Ces ruptures de parcours ne concernent pas que les jeunes mais aussi des travailleurs ou travailleuses salarié·e·s étranger·e·s plus âgé.e·s qui cotisent depuis des années, à qui d’un coup on refuse un renouvellement de titre de séjour ou à qui on tarde à l’accorder. Plongeant au passage entreprises employeuses dans l’obligation de mettre fin au contrat de travail ou de courir des marathons administratifs avec l’insécurité juridique qui va avec.

Mais parallèlement, on voit de la main-d’oeuvre étrangère appelée en secours, qui vient de loin, pour des activités en tension, alors que des personnes sont déjà prêtes sur notre territoire à travailler et pour du long terme.
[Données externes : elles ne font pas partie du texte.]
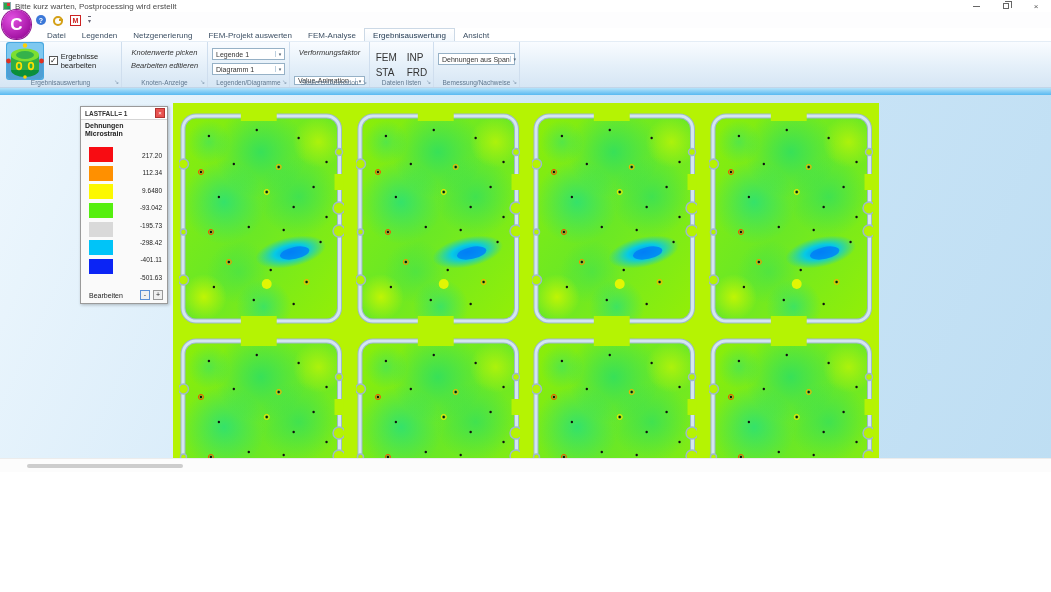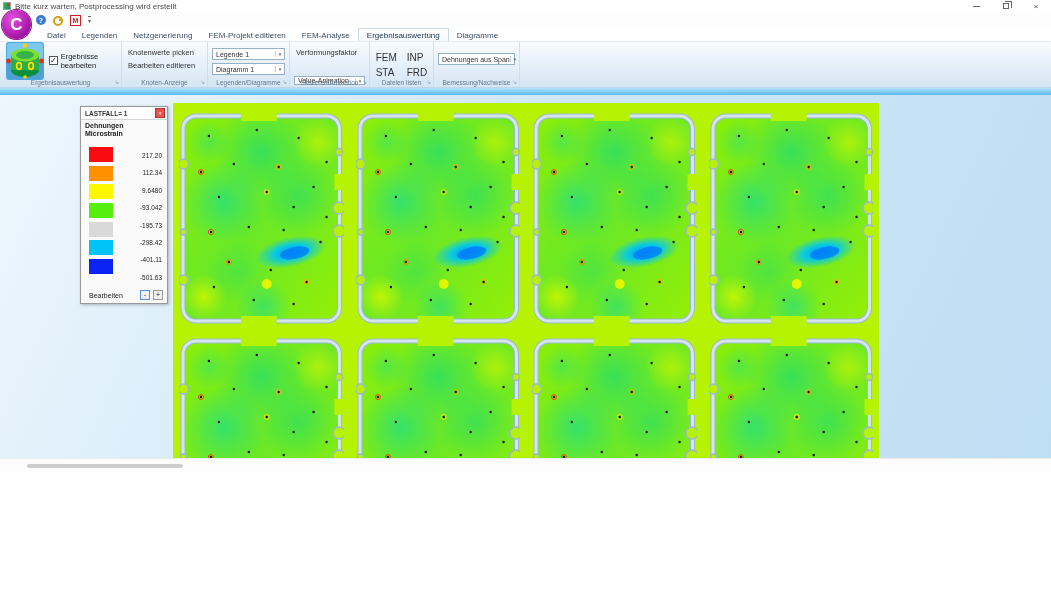--- a/index.html
+++ b/index.html
@@ -142,7 +142,7 @@
     <span class="tab">Datei</span>
     <span class="tab">Legenden</span>
     <span class="tab">Netzgenerierung</span>
-    <span class="tab">FEM-Projekt editieren</span>
+    <span class="tab">FEM-Projekt auswerten</span>
     <span class="tab">FEM-Analyse</span>
     <span class="tab active">Ergebnisauswertung</span>
     <span class="tab">Diagramme</span>

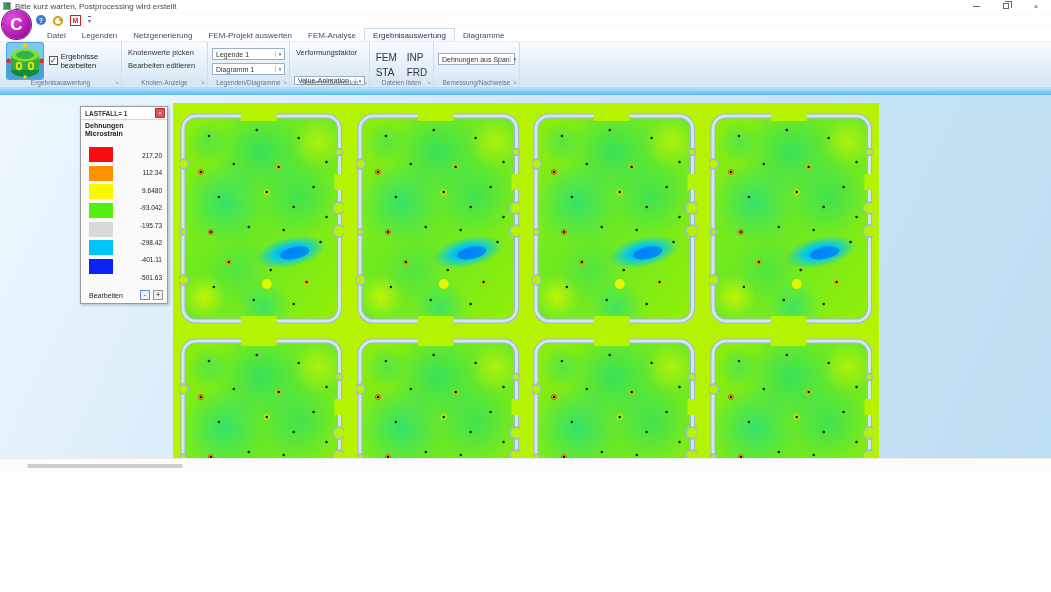--- a/index.html
+++ b/index.html
@@ -145,7 +145,7 @@
     <span class="tab">FEM-Projekt auswerten</span>
     <span class="tab">FEM-Analyse</span>
     <span class="tab active">Ergebnisauswertung</span>
-    <span class="tab">Diagramme</span>
+    <span class="tab">Ansicht</span>
   </div>
 
   <div class="ribbon">

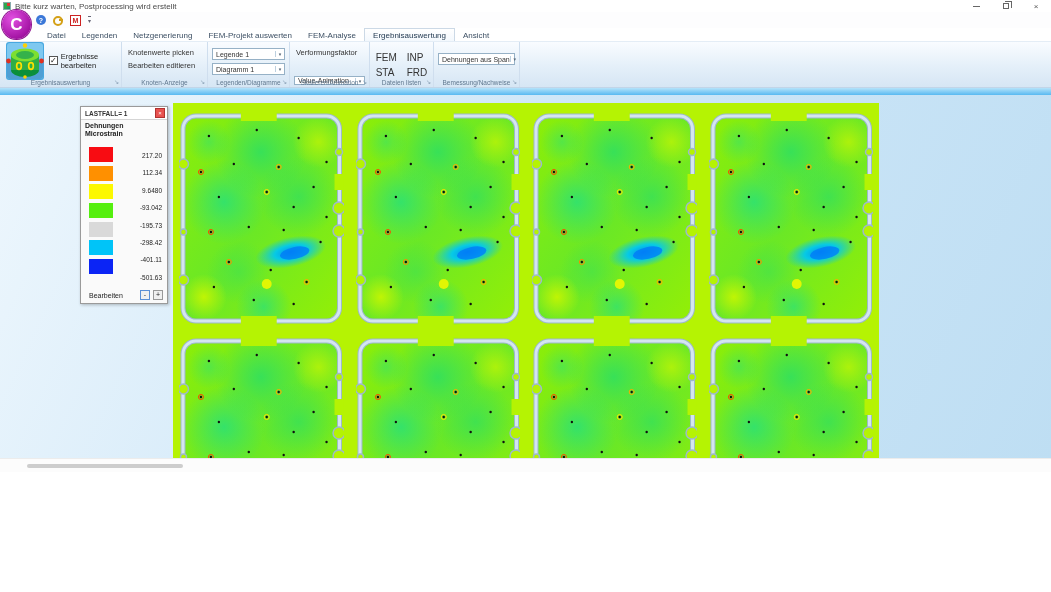--- a/index.html
+++ b/index.html
@@ -57,7 +57,7 @@
   .chkbox { width:9px; height:9px; border:1px solid #555; background:#fff; font-size:8px; line-height:8px;
             text-align:center; color:#111; }
   .g2 { width:86px; display:flex; flex-direction:column; justify-content:flex-start; gap:2px; padding-top:5px; }
-  .flatbtn { font-size:7.5px; color:#333; padding:1px 2px; white-space:nowrap; }
+  .flatbtn { font-size:7.5px; color:#333; text-align:center; padding:1px 2px; white-space:nowrap;font-style:italic; }
   .g3 { width:82px; display:flex; flex-direction:column; gap:3px; padding-top:6px; }
   .combo { display:flex; align-items:center; background:#fff; border:1px solid #96b1c6; height:12px;
            font-size:7px; color:#333; padding-left:3px; white-space:nowrap; }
C’est un système qui à notre sens, marche sur la tête.

Et certaines entreprises de notre territoire prennent des risques pour assurer la continuité de leur activité. Pour rappel, c’est 15 000 euros d’amende et 5 ans de prison pour un·e patron·ne qui embauche un travailleur irrégulier en connaissance de cause.

Alors, avec les associations brestoises et en appui aux entreprises concernées qui ont exprimé leur désarroi et continuent de l’exprimer, nous appelons l’Etat et les parlementaires qui feront la future loi immigration annoncée pour début 2023 à ne plus interrompre l’insertion des jeunes en apprentissage qui ont été formé·e·s par nos écoles à Brest et qui travaillent dans les entreprises du territoire qui en ont besoin.

Cette jeunesse mérite notre soutien, notre humanité et nous en avons besoin, car notre pays vieillit et nous le savons.

Nous appelons à mieux sécuriser l’entreprise dans ses démarches de continuité d’activité avec des salarié·e·s étranger·e·s qu’elles ont légalement recruté·e·s, à sécuriser l’insertion professionnelle lorsqu’elle est réussie et nécessaire, à davantage systématiser l’autorisation de travail lorsque l’administration met des mois et des mois à examiner des dossiers et à donner une réponse, et enfin à simplifier les démarches pour l’entreprise qui sont à ce jour très compliquées.

Il devient vraiment urgent de remettre un peu de contact humain derrière des plateformes internet et des démarches en ligne. Et cela serait utile d’ailleurs pour beaucoup de services publics et pas seulement pour des gens en fracture numérique. Voilà qui seraient de bonnes pistes de progrès dans l’intérêt de notre territoire.